Suddenly, It 's December | Eastern North Carolina Now

    Publisher's note: Please join me in welcoming Author Michele Rhem, who presents us with her poignant memoirs of the Rabbit Patch, where her diaries weave tales of a simpler, expressive life lost to many, but gathered together in her most familiar environs - the Rabbit Patch.

    The spirea has tiny little blossoms, at the rabbit patch. A few of the azaleas do too. The roses are still blooming-and why not? It does feel like April, after all. For the last three days it has been seventy agrees or close to it. Only the trees declare it is autumn.

    Every day , I come home to the rabbit patch and work on the yard til dark. I have already had to clean sections of the territory twice, and I am predicting I will do the same next week. It is an odd affair to clean deep layers of leaves from the Quiet Garden, while pink roses are blooming and the uninvited black-eyed susans, seem to have caught a "second wind". Even the air feels like the time when birds are nesting.

    The unseasonable temperature is quite easy on the "shoe-string" budget at the rabbit patch . . .and I am grateful for that.
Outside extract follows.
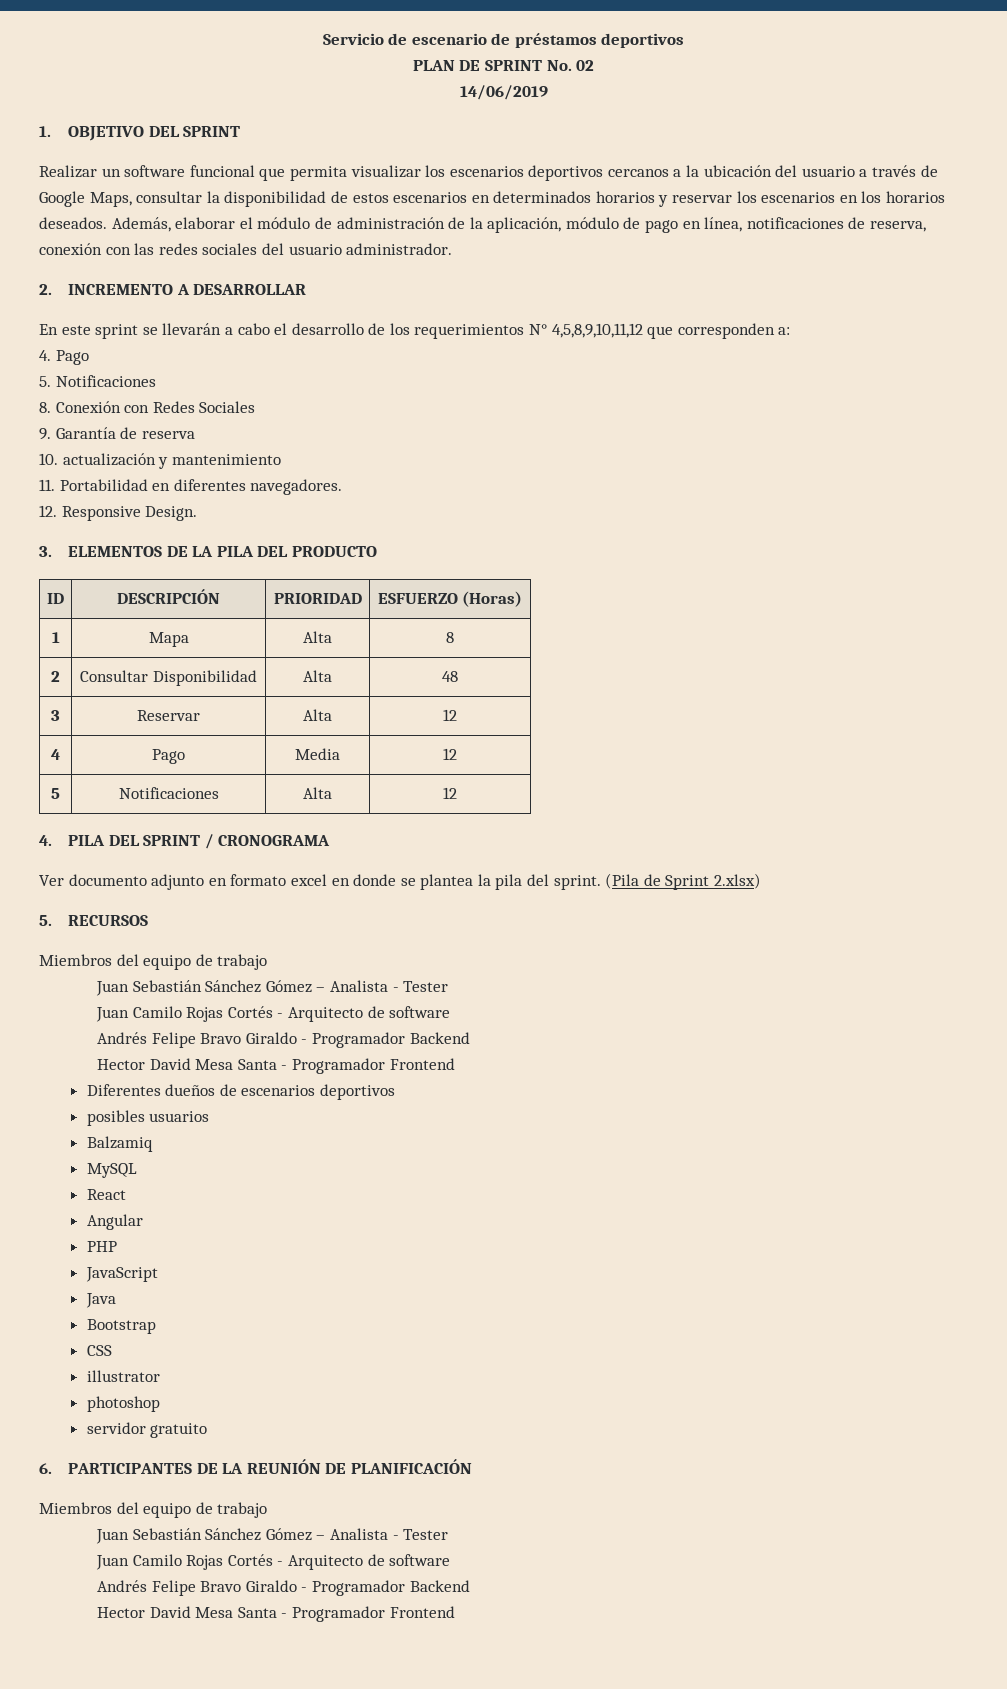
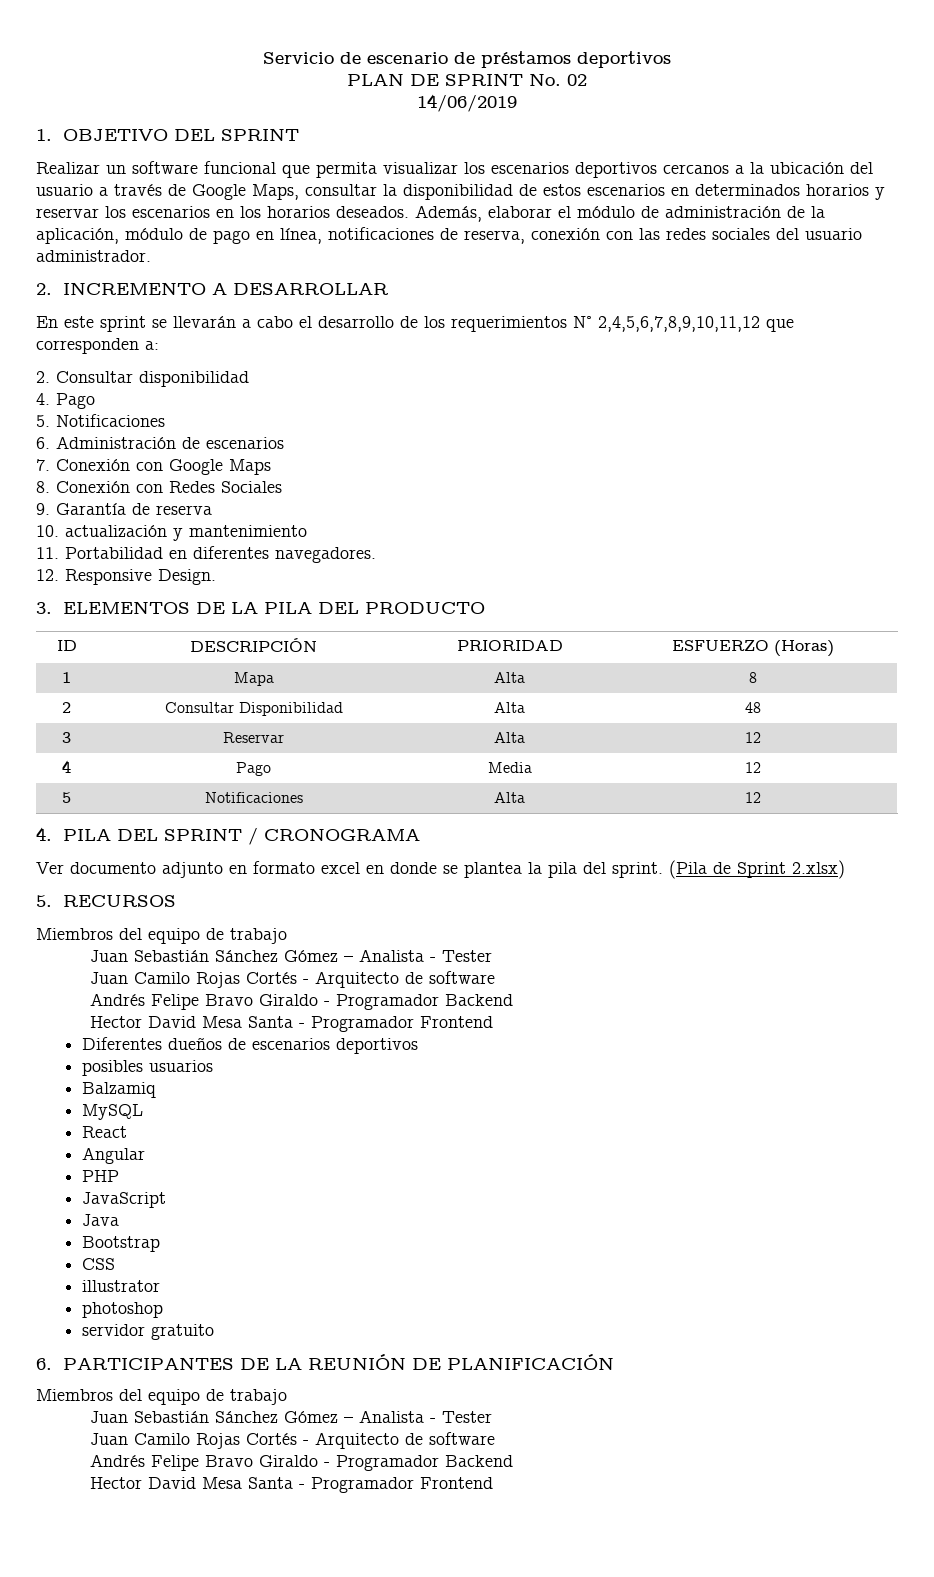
[551,323,643,338] 4,5,8,9,10,11,12 -> [598,316,760,332] 2,4,5,6,7,8,9,10,11,12
(791, 331) none -> [36,371,249,387] // 2. Consultar disponibilidad
(156, 381) none -> [36,436,284,449] [36,459,271,475] // 6. Administración de escenarios // 7. Conexión con Google Maps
Still, it does not inspire me to put the Christmas lights on the porch . . .just yet.

    This week is an especially busy time. This is the week of rehearsal for the "Holiday Concert" at our school. There are over three hundred students involved and a million details that come with it. The carpet has not been installed in the farmhouse, where the hole used to be. This means, what used to be in my bedroom, is now in the hall. The leaves are still falling . . .meanwhile, someone else called to tour the house and property. For months, all was well. The house and yard were tidy, but "first one thing happened, and then another" and so the current state of affairs, is that the rabbit patch house is in shambles and the territory is strewn. It will be most difficult to see the charm of the place under such conditions. Still, I do not grow faint of heart, for the rabbit patch still beckons with a most friendly persuasion.
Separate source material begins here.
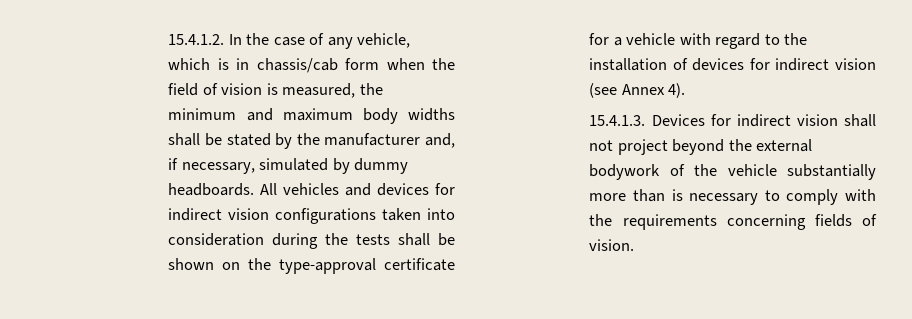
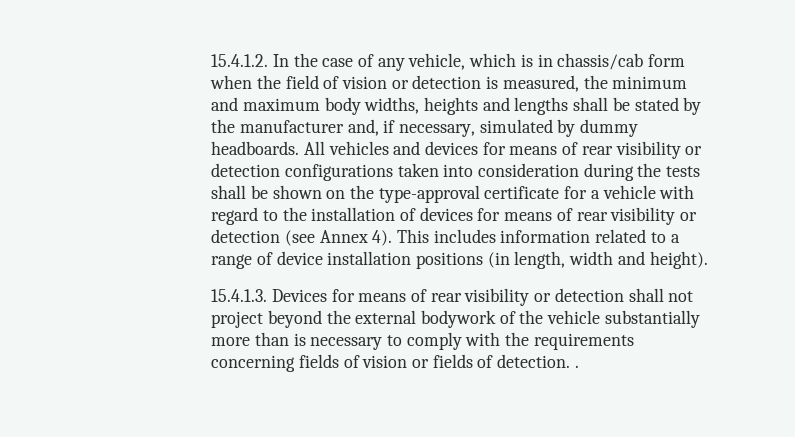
(263, 89) none -> [391,75,482,89] or detection
[408,108,455,121] widths -> [364,97,569,115] widths, heights and lengths
[168,208,270,221] indirect vision -> [509,141,703,159] [211,163,281,177] means of rear visibility or detection
[775,58,876,71] [589,83,686,98] [589,114,838,127] indirect vision (see Annex 4). // 15.4.1.3. Devices for indirect vision -> [504,207,698,225] [211,229,680,246] [211,251,708,269] [211,288,624,306] means of rear visibility or detection (see Annex 4). This includes information related to a range of device installation positions (in length, width and height). // 15.4.1.3. Devices for means of rear visibility or detection
[589,239,635,251] vision. -> [362,354,579,368] vision or fields of detection. .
    The moon rises over one field, and the sun sets over another. Nights are quiet and the peace of them wash over you like a tonic. Old trees give shade and younger trees bear fruit and pecans . . Things like roses , jasmine and honeysuckle bloom on the land-like " a love that does cover a multitude of sins". For a country dweller, the rabbit patch is a haven, of sorts. While it is "in the world , it does not seem of it".

    December is upon us, no matter the mild climate. The Farmers Almanac forecast, declares December, a mild and rainy time. I will take Christmas however I can get it. Gingerbread is good, no matter the weather. I will watch old movies such as " Holiday Affair" and "It Happened on Fifth Avenue" . . and I will read "Redbird Christmas" again. I will listen to songs, my grandmother sang and remember how well, my Aunt Agnes played the piano.
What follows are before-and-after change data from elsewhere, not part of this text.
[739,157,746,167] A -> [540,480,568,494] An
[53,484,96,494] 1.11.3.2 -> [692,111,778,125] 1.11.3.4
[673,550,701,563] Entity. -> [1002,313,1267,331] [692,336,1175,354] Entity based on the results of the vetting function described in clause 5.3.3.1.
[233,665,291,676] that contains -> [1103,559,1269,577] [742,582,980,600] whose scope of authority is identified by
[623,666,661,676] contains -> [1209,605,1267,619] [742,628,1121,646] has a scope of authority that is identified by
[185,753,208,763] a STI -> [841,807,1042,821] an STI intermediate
    Christmas used to take so very long to arrive. This no longer rings true for me. Now, a season comes along and passes by and I notice none of them are slow. To me, Lyla and I were watching young rabbits not so awfully long ago. . .and October was just yesterday. Maybe it is this way, because of all the details, we inherit as adults. Whatever the case, December is suddenly here and this changes everything.